Members of the Bank of Israel's Monetary Committee agree that Operation Pillar of Defense
did not have any far-reaching effects on the Israeli economy, according to protocols of the discussions held ahead of last month's decision to leave interest rates unchanged at 2%.
The committee members noted unanimously that the Gaza operation would have no effect on the economy's current and future growth rate, which is expected to remain unchanged at 3% per year.
They also agreed that the operation had no effect on the Israeli shekel's exchange rate or on the Stock Exchange, and that although the costs of fighting would require a one-time addition to the security budget, it would have no significant influence on the state budget.
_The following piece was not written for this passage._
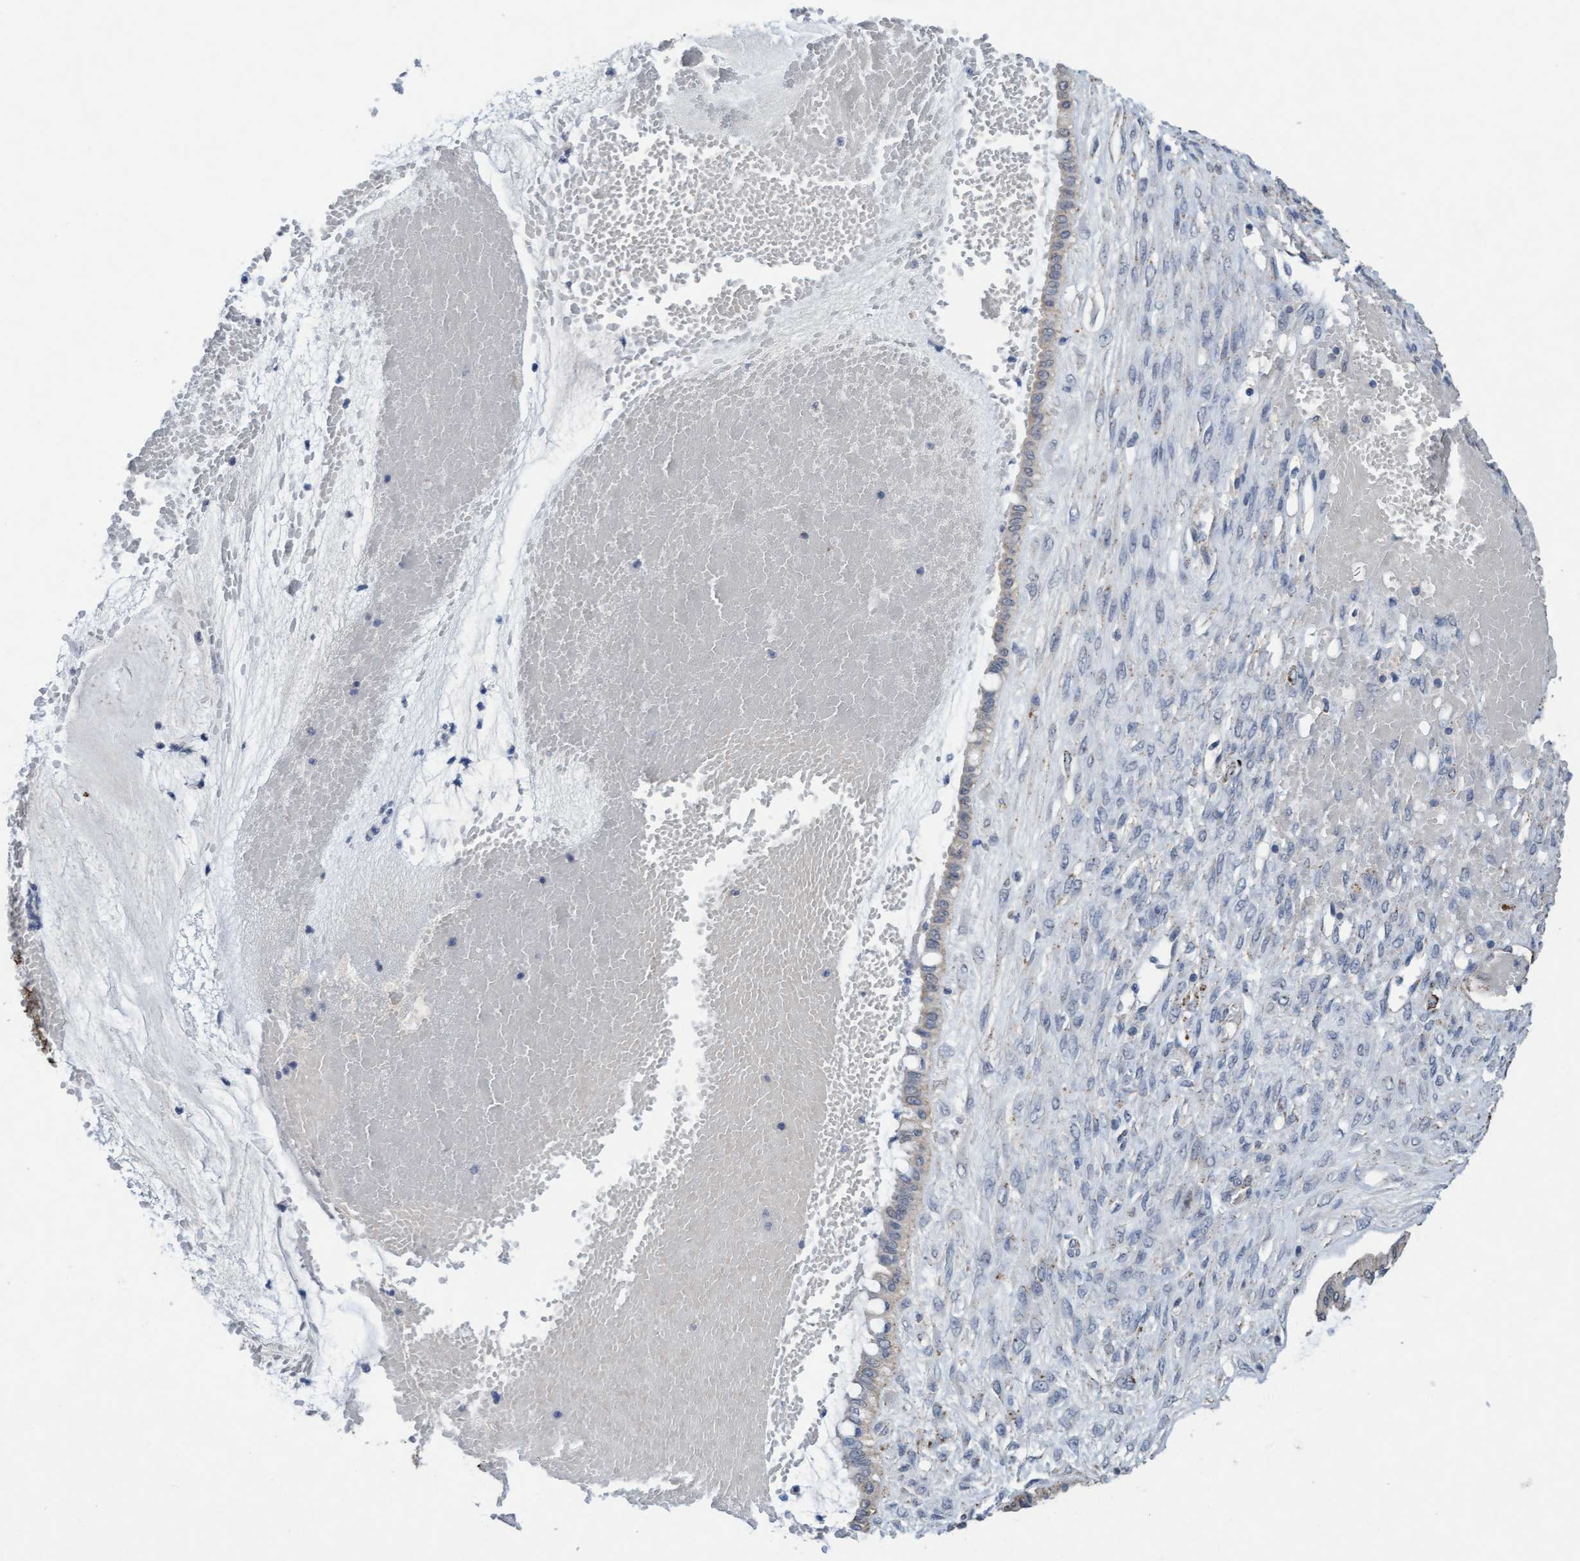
{"staining": {"intensity": "negative", "quantity": "none", "location": "none"}, "tissue": "ovarian cancer", "cell_type": "Tumor cells", "image_type": "cancer", "snomed": [{"axis": "morphology", "description": "Cystadenocarcinoma, mucinous, NOS"}, {"axis": "topography", "description": "Ovary"}], "caption": "Immunohistochemistry photomicrograph of neoplastic tissue: mucinous cystadenocarcinoma (ovarian) stained with DAB (3,3'-diaminobenzidine) displays no significant protein positivity in tumor cells.", "gene": "VSIG8", "patient": {"sex": "female", "age": 73}}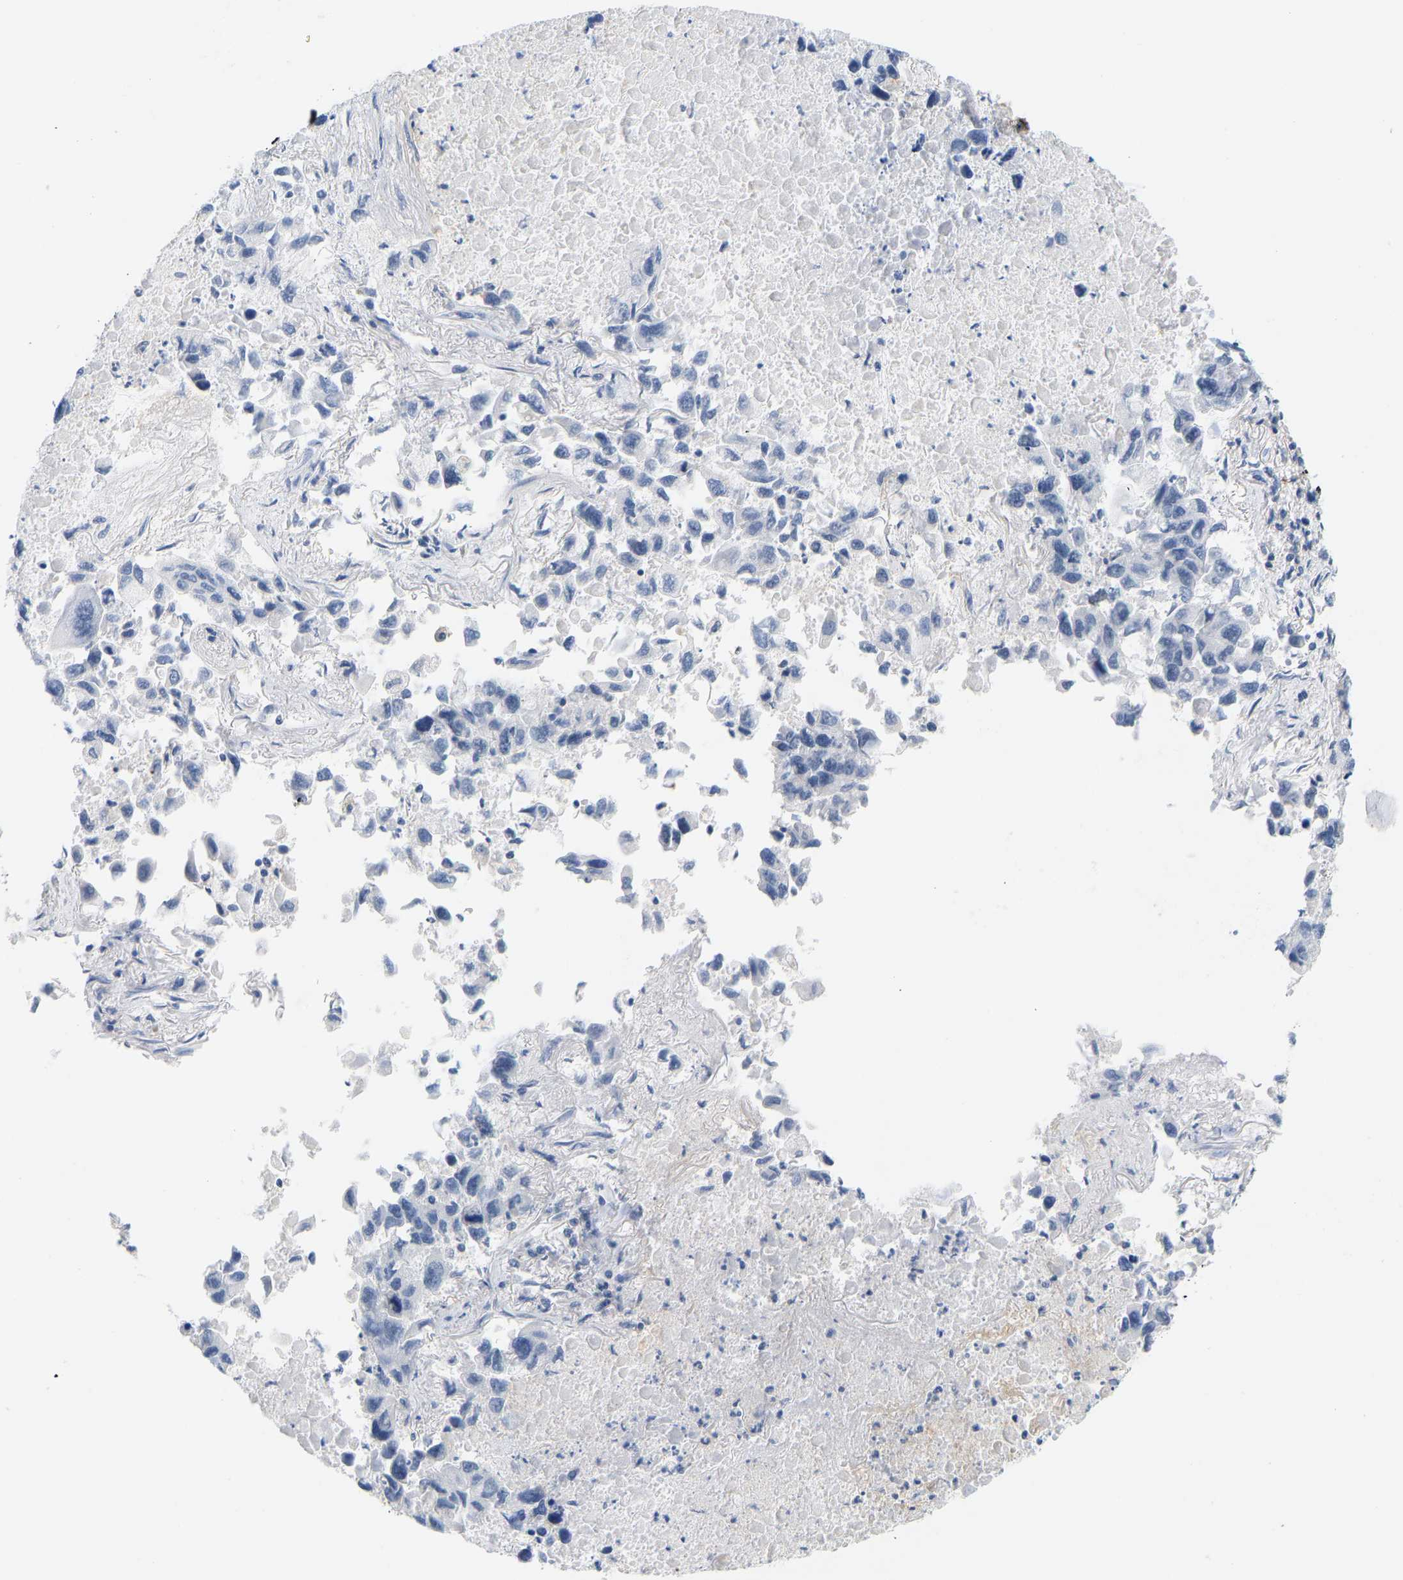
{"staining": {"intensity": "negative", "quantity": "none", "location": "none"}, "tissue": "lung cancer", "cell_type": "Tumor cells", "image_type": "cancer", "snomed": [{"axis": "morphology", "description": "Adenocarcinoma, NOS"}, {"axis": "topography", "description": "Lung"}], "caption": "Immunohistochemistry histopathology image of neoplastic tissue: lung adenocarcinoma stained with DAB (3,3'-diaminobenzidine) demonstrates no significant protein expression in tumor cells.", "gene": "EVL", "patient": {"sex": "male", "age": 64}}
It was also noted that at this stage, the Israeli government's debt repayments in the beginning of 2013 would likely be relatively low. Therefore, the committee members said, the shift to a temporary budget following the decision to move up the elections to January 2013 was not expected to have a moderating effect on the economy.
The committee members agreed that it was still premature to examine the affects of the Bank of Israel's recent decision in regards to the housing market – limiting mortgages to a certain percentage of the apartment's value.
The bank's Monetary Committee, which sets the monthly interest rate, is comprised of six members: Bank of Israel Governor Stanley Fischer, his deputy, his special monetary advisor, and three external members – Professors Reuven Gronau, Rafi Melnick and Alex Zuckerman.
The committee members vote on their decisions, and in case of a tie – the governor has the right to an additional vote.